■ Collected data ■

▬▬▬▬▬▬

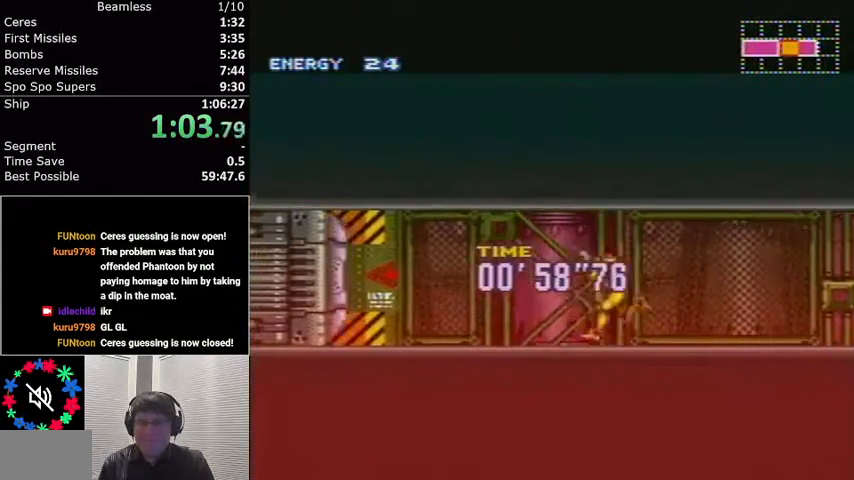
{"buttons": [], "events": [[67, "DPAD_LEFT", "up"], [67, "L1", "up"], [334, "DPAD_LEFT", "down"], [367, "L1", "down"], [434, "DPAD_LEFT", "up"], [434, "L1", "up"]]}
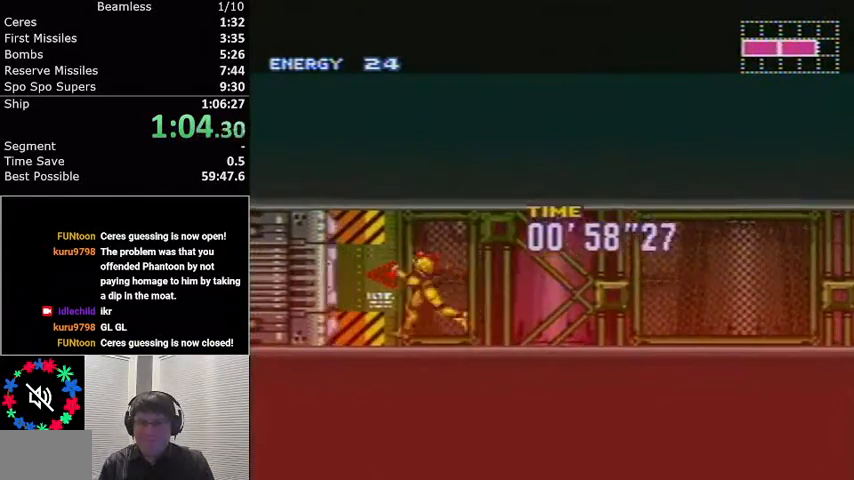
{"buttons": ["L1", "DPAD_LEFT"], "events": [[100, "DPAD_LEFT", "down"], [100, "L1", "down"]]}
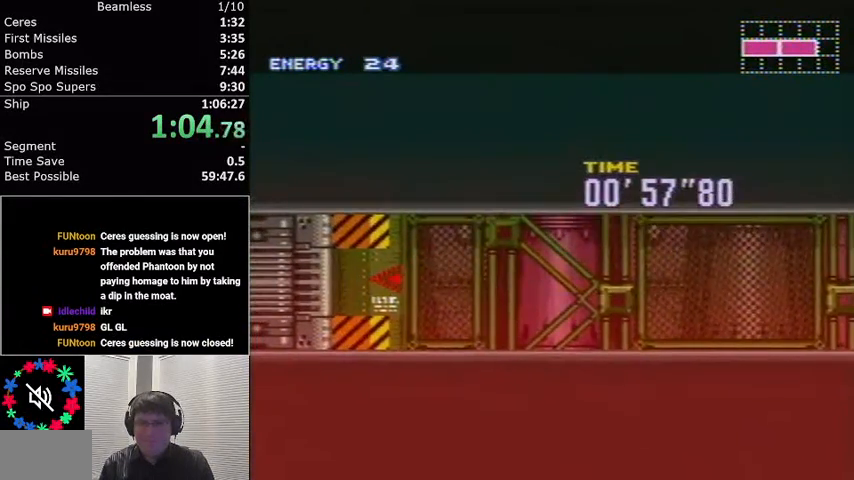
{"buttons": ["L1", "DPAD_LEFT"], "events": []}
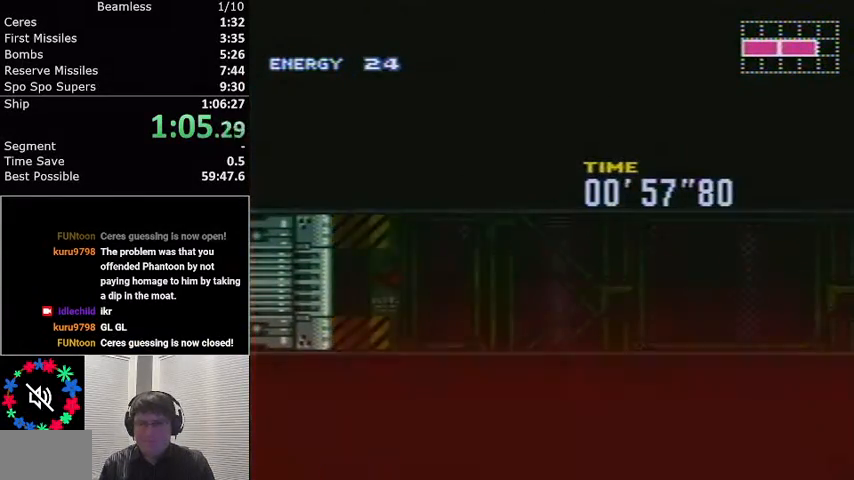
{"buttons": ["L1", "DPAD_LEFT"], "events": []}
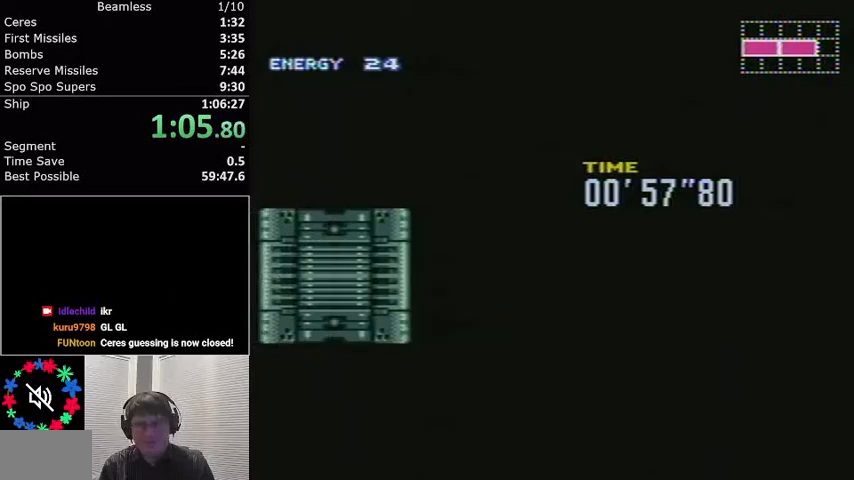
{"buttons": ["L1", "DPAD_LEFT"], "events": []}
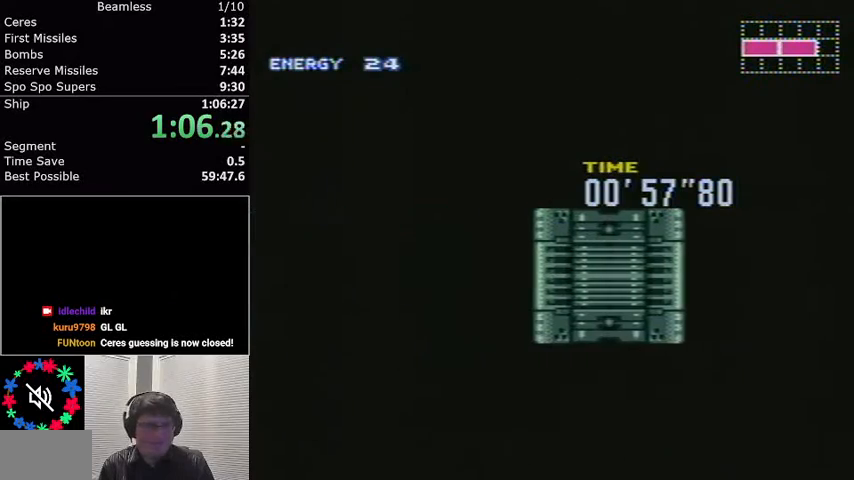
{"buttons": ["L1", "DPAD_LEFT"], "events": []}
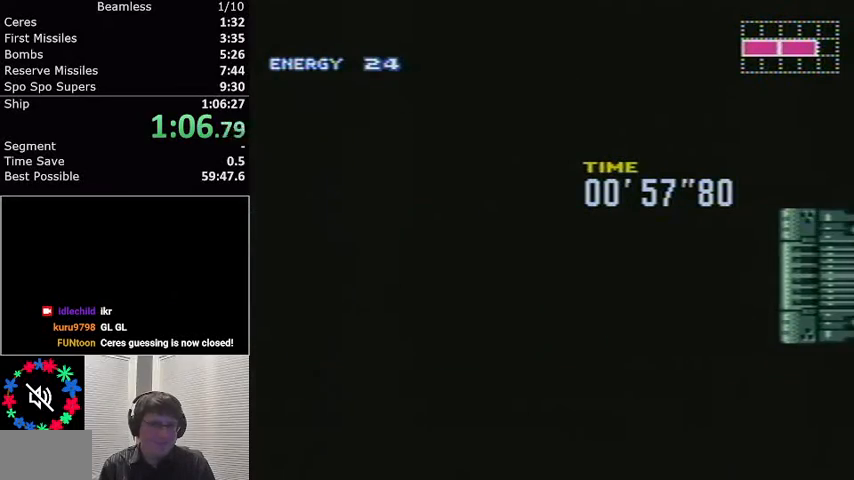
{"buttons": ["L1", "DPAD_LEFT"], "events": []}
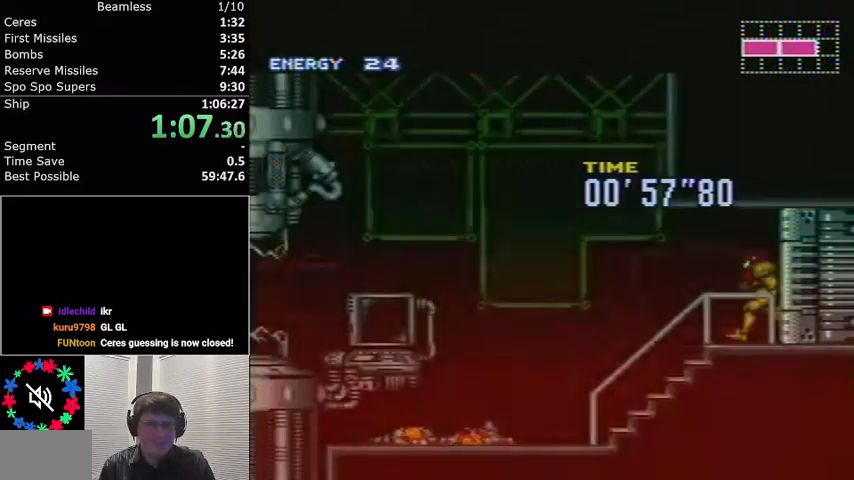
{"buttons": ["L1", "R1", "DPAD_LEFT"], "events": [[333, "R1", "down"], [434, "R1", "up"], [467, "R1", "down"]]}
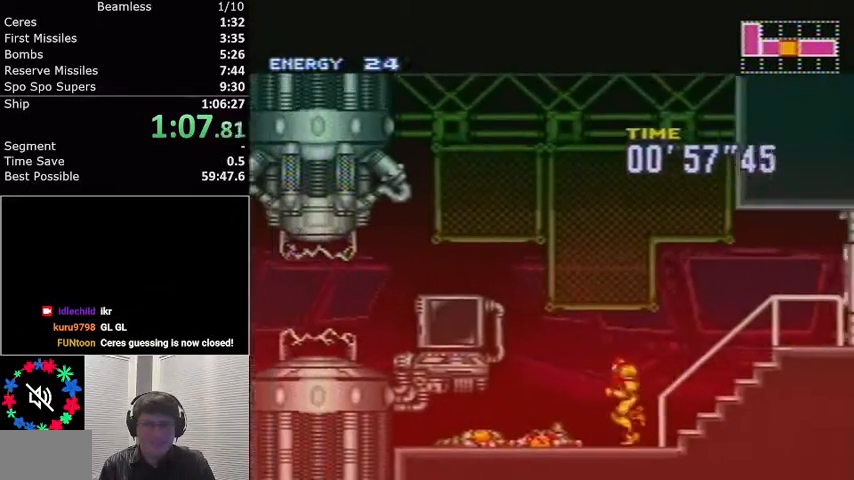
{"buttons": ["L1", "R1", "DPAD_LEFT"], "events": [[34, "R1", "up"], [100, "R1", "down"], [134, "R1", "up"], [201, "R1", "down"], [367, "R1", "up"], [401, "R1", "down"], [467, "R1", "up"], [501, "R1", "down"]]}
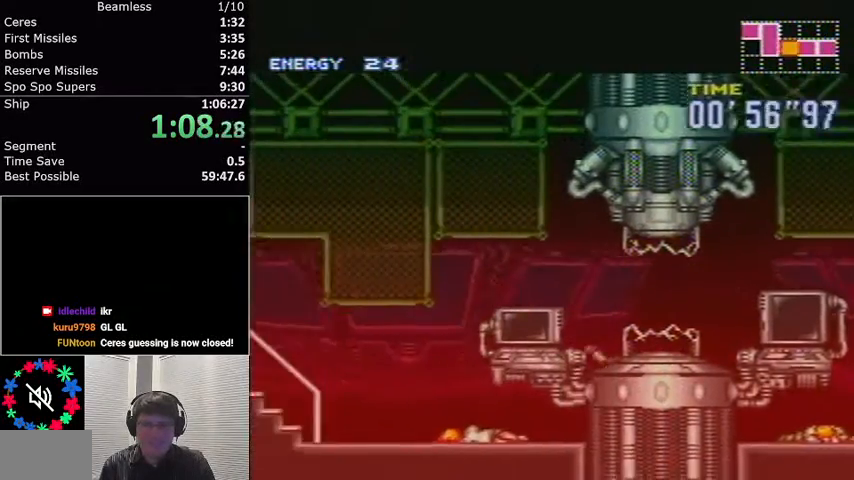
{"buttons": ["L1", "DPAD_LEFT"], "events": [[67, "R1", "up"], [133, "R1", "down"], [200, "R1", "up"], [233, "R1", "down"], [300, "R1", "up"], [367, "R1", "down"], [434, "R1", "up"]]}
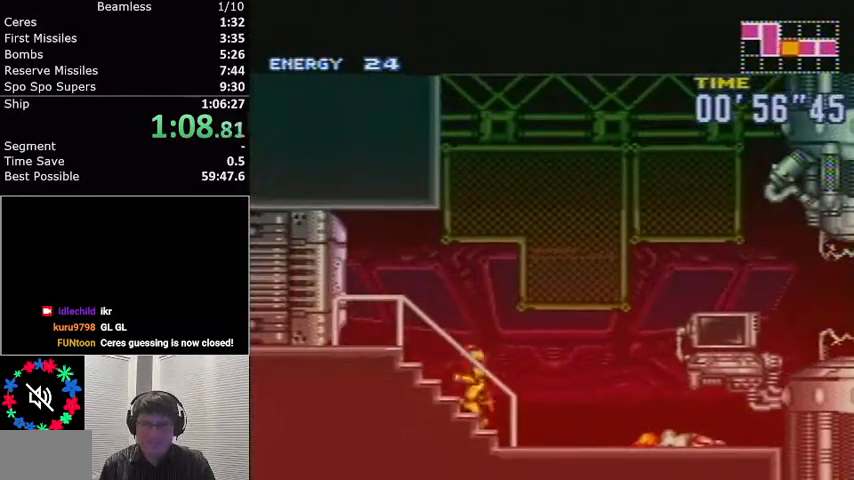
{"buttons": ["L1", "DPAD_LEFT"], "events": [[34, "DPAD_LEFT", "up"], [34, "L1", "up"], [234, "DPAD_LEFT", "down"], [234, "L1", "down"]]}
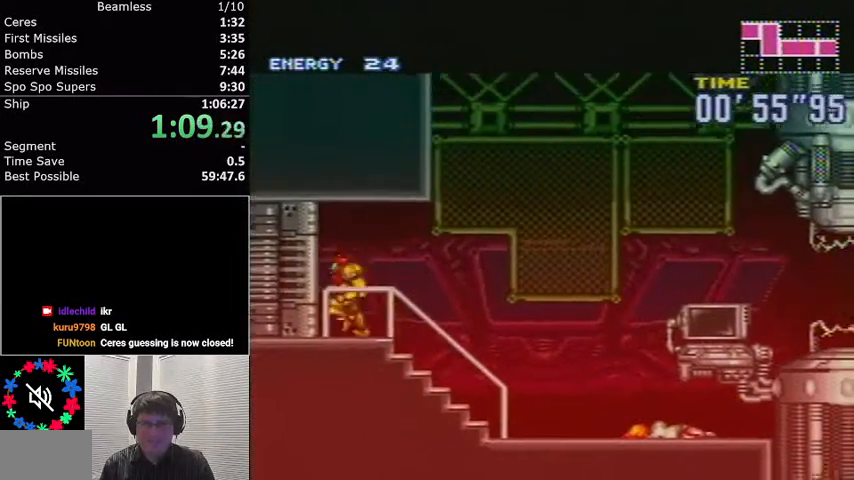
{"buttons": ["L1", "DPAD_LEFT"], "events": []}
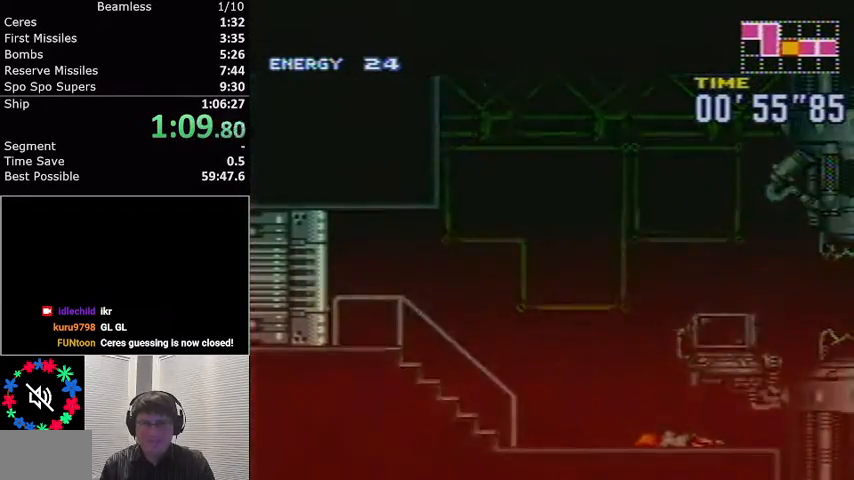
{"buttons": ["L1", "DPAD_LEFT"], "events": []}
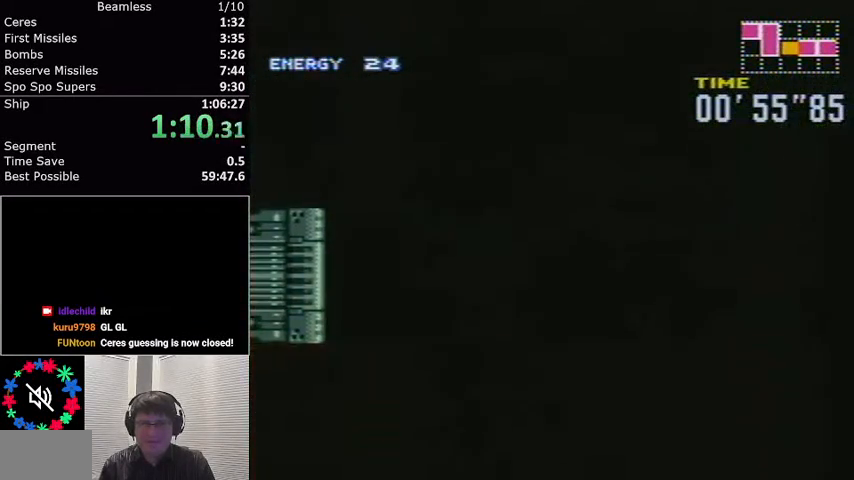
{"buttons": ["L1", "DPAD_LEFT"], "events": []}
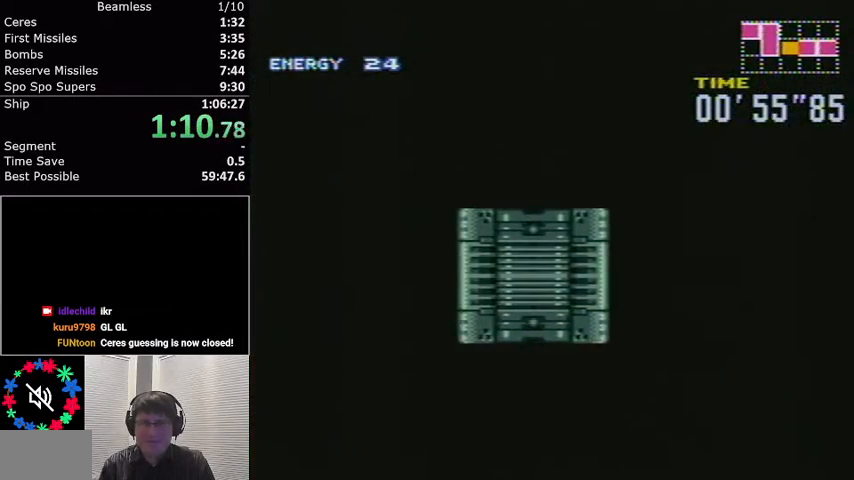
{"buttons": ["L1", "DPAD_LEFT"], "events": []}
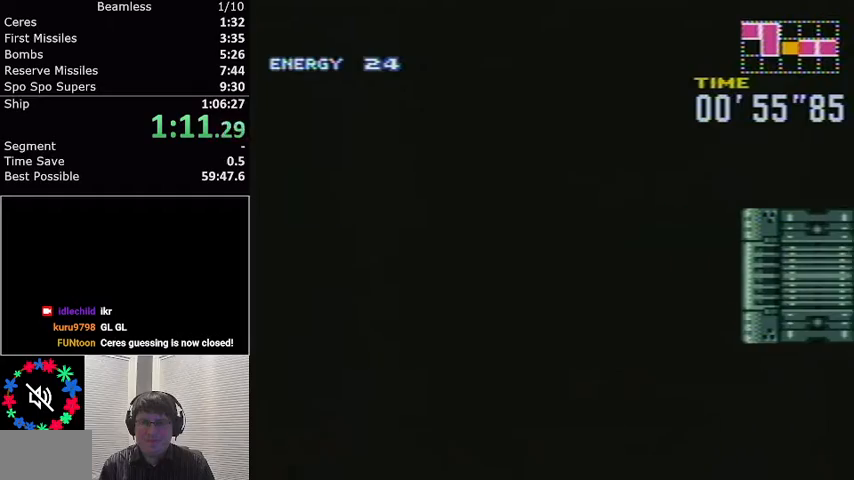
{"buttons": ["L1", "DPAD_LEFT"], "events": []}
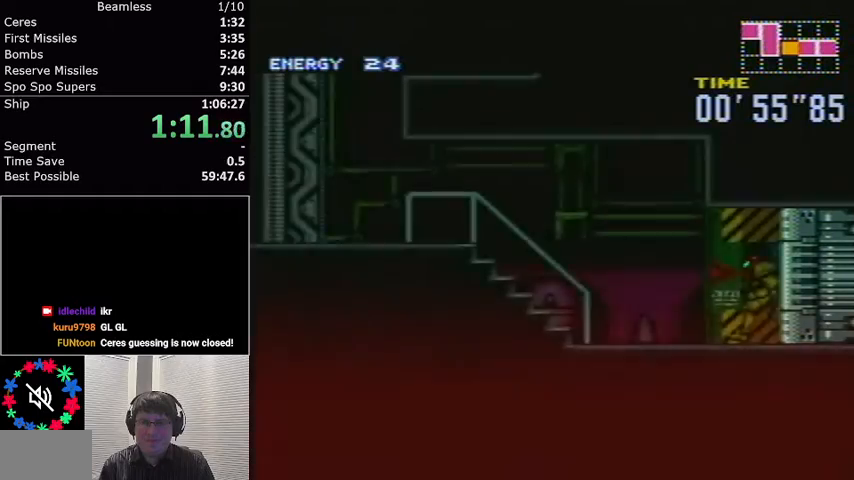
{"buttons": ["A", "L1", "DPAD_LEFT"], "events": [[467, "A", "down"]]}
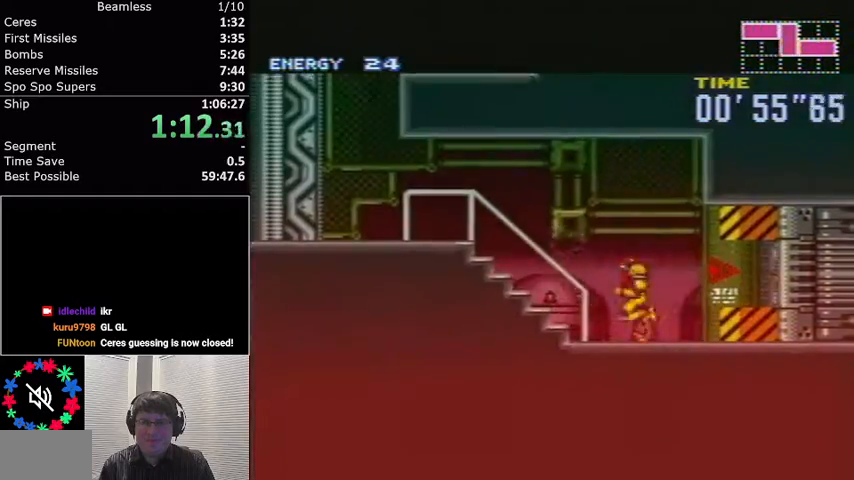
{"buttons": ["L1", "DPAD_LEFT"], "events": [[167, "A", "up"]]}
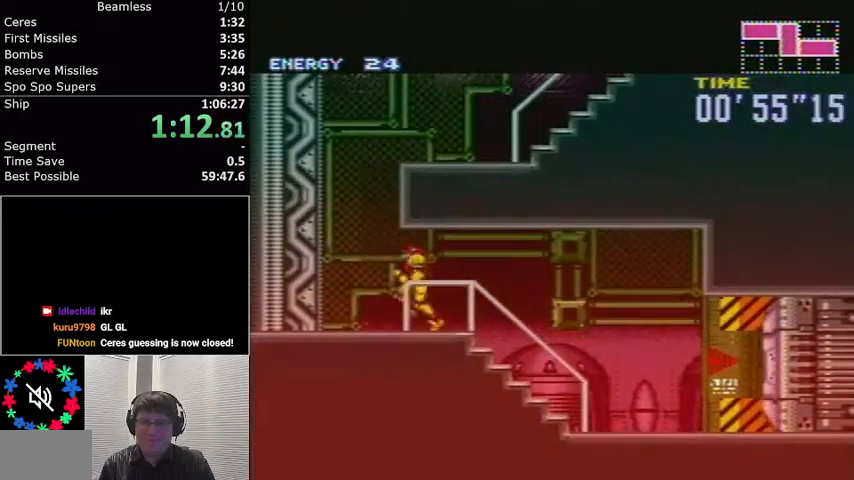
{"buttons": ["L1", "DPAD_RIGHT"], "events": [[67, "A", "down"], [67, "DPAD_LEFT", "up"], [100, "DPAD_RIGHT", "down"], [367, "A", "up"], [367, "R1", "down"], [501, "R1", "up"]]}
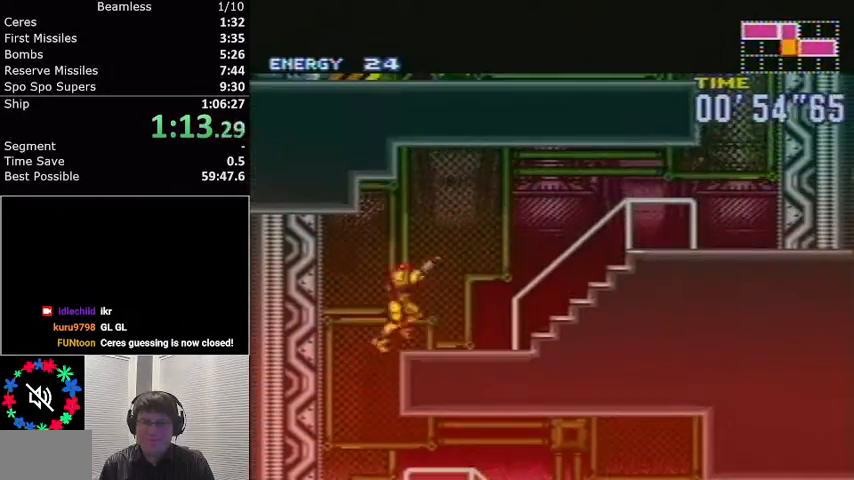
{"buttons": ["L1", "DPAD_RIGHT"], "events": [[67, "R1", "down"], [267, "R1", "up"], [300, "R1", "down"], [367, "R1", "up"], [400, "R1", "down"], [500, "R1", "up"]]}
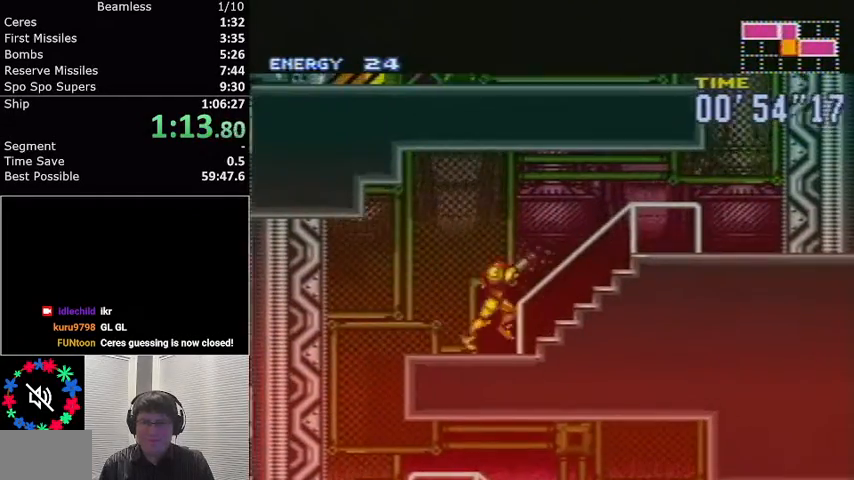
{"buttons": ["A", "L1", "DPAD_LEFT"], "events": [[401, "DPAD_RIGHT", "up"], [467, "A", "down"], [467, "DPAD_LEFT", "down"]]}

▬▬▬▬▬▬

■ TASK DESCRIPTION ■
Please set down the data above exactly as given, leaving every picture out.

■ EXERCISE RESPONSE ■
{"buttons": [], "events": [[67, "DPAD_LEFT", "up"], [67, "L1", "up"], [334, "DPAD_LEFT", "down"], [367, "L1", "down"], [434, "DPAD_LEFT", "up"], [434, "L1", "up"]]}
{"buttons": ["L1", "DPAD_LEFT"], "events": [[100, "DPAD_LEFT", "down"], [100, "L1", "down"]]}
{"buttons": ["L1", "DPAD_LEFT"], "events": []}
{"buttons": ["L1", "DPAD_LEFT"], "events": []}
{"buttons": ["L1", "DPAD_LEFT"], "events": []}
{"buttons": ["L1", "DPAD_LEFT"], "events": []}
{"buttons": ["L1", "DPAD_LEFT"], "events": []}
{"buttons": ["L1", "R1", "DPAD_LEFT"], "events": [[333, "R1", "down"], [434, "R1", "up"], [467, "R1", "down"]]}
{"buttons": ["L1", "R1", "DPAD_LEFT"], "events": [[34, "R1", "up"], [100, "R1", "down"], [134, "R1", "up"], [201, "R1", "down"], [367, "R1", "up"], [401, "R1", "down"], [467, "R1", "up"], [501, "R1", "down"]]}
{"buttons": ["L1", "DPAD_LEFT"], "events": [[67, "R1", "up"], [133, "R1", "down"], [200, "R1", "up"], [233, "R1", "down"], [300, "R1", "up"], [367, "R1", "down"], [434, "R1", "up"]]}
{"buttons": ["L1", "DPAD_LEFT"], "events": [[34, "DPAD_LEFT", "up"], [34, "L1", "up"], [234, "DPAD_LEFT", "down"], [234, "L1", "down"]]}
{"buttons": ["L1", "DPAD_LEFT"], "events": []}
{"buttons": ["L1", "DPAD_LEFT"], "events": []}
{"buttons": ["L1", "DPAD_LEFT"], "events": []}
{"buttons": ["L1", "DPAD_LEFT"], "events": []}
{"buttons": ["L1", "DPAD_LEFT"], "events": []}
{"buttons": ["A", "L1", "DPAD_LEFT"], "events": [[467, "A", "down"]]}
{"buttons": ["L1", "DPAD_LEFT"], "events": [[167, "A", "up"]]}
{"buttons": ["L1", "DPAD_RIGHT"], "events": [[67, "A", "down"], [67, "DPAD_LEFT", "up"], [100, "DPAD_RIGHT", "down"], [367, "A", "up"], [367, "R1", "down"], [501, "R1", "up"]]}
{"buttons": ["L1", "DPAD_RIGHT"], "events": [[67, "R1", "down"], [267, "R1", "up"], [300, "R1", "down"], [367, "R1", "up"], [400, "R1", "down"], [500, "R1", "up"]]}
{"buttons": ["A", "L1", "DPAD_LEFT"], "events": [[401, "DPAD_RIGHT", "up"], [467, "A", "down"], [467, "DPAD_LEFT", "down"]]}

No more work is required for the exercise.